Friday 18 November 2011

Visitors, Not Strangers - Emmanuel Iduma


There are two stories to be told – the Nigerian Embassy story, and the Tchadian Police story. But these stories, of course, are being told from a visitor’s eye, the outlook of a first-timer in Tchad. I am preoccupied , deeply, with how to feel at home in N’djamena. It could be argued that I have no business feeling at home, that I will always remain a stranger. And there’s even the point that I am here for only seven days. The question becomes, for me, however, how to find a crack in the surface that identifies me though I am an English-only-speaking  visitor. I perceive that this is the same for the rest of the group, more for most of us who understand very little French.

Even more, I suppose we must come to the understanding that invisible does not, necessarily, and in fact, mean ‘absent.’ ‘Invisible’ comes with the expectation that the lines are there but they can be crossed. Or better, that the existent lines do not define Difference, that they are there because structures are necessary for patterned living. The borders, then, are here-but-not-here, and all we seek to do, in my understanding, is to consciously engage, evaluate, define, redefine the presence-absence of African borders in spatial and neo-spatial terms. In addition, our understanding of this presence-absence comes with the realization that identities are equally singular-plural, that although culture ensures individual patterns of seeing, all humans possess eyes. I am convinced that our primary concern, as a group of young African artists, is to emphasize the plurality of eyes and to celebrate the respective singularities of seeing. For, in the imminent and final analysis, we cannot all be the same.

● Supplied information:
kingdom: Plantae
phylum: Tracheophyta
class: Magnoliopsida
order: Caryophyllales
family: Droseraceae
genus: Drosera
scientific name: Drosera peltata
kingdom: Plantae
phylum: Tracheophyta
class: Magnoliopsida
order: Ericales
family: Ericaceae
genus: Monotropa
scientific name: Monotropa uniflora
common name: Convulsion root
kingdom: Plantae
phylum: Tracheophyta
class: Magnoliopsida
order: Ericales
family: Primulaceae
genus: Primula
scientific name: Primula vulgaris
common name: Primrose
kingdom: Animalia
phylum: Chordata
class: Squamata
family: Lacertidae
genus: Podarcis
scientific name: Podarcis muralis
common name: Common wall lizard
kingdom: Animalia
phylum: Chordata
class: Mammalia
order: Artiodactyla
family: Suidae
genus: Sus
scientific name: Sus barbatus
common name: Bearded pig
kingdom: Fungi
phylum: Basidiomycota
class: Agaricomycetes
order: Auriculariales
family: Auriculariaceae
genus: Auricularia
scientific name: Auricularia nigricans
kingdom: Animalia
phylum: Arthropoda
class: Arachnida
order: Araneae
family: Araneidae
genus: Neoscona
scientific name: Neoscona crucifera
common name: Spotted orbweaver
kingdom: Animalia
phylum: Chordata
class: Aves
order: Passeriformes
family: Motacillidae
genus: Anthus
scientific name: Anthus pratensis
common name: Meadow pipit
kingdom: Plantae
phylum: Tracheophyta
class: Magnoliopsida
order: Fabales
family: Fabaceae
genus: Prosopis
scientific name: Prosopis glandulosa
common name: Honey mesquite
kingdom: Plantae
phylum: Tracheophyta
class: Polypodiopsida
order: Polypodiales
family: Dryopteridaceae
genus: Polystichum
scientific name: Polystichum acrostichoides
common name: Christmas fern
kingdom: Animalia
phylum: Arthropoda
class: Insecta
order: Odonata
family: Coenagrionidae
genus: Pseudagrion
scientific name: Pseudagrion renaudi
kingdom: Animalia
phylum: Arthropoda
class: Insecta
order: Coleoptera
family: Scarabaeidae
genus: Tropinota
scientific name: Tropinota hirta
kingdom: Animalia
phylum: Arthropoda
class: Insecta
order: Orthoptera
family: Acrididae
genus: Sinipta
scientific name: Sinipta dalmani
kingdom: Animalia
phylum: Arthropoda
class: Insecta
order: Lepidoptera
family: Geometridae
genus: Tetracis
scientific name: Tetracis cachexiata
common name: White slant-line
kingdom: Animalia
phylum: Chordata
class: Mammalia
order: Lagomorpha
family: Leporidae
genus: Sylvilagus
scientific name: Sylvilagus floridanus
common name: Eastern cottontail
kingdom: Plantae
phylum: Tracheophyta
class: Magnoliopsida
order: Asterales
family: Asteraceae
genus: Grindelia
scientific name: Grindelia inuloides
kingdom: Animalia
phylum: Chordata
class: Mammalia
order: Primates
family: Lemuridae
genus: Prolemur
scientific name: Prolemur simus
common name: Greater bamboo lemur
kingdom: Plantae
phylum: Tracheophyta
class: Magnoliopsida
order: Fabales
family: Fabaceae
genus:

● Requirements:
1. According to the essay on visiting Tchad, how many days will the writer spend there?
2. The essay on visiting Tchad says what the group seeks to do with the presence-absence of African borders. List each verb it uses for this.
3. Carry on the essay on visiting Tchad, starting after its final sentence.

● Answers in order:
1. Seven days.

2. engage, evaluate, define, redefine

3.
It is an attempt to ‘regularize’ this sameness that made us decide to visit the Nigerian Embassy in Tchad. The Ambassador of Nigeria to Tchad’s residence is less than a minute’s walk from our hotel. We had thought it was the embassy. Redirected, we walked another five minutes to the Embassy. Understanding the legal importance of an Embassy (of how being in one’s country’s embassy meant such person was in his/her country), we made ourselves at home immediately. Our cameras began to click, our voices were raised – we were, in short, guilty of the ebullience Nigerians are accused of in foreign lands.

A man’s head popped out – “You think you can just enter an organization and begin to take photographs?” Then he asked, “Who’s your leader?”

First, I thought, this is not an ‘organization.’ For the first time in many weeks, I felt at touch with my legal education, wondering how the Head of Mission of an embassy would make little of his office. But that would be the least of his stunts. Conversing with Emeka and Ray, he insinuated that we should not have embarked on the trip without a letter from the Nigerian Foreign Affairs Ministry. His voice was dismissive and unsupportive of our project, until Emeka emphasized that attention has been drawn so often to ‘prodigal sons’ and never to ‘prodigal fathers.’

I must make the point that our generation has become an easy scapegoat for the failures and ineptness of our predecessors. We are told that we are foolhardy, ignorant of the severe dangers of our exuberance. Yet, all we are trying to do is cover up the distance that was uncovered by our parents. We are told there’s such a thing as African culture, but there are little (or no) documents that narrate with enthusiastic clarity what this ‘culture’ is, or is not.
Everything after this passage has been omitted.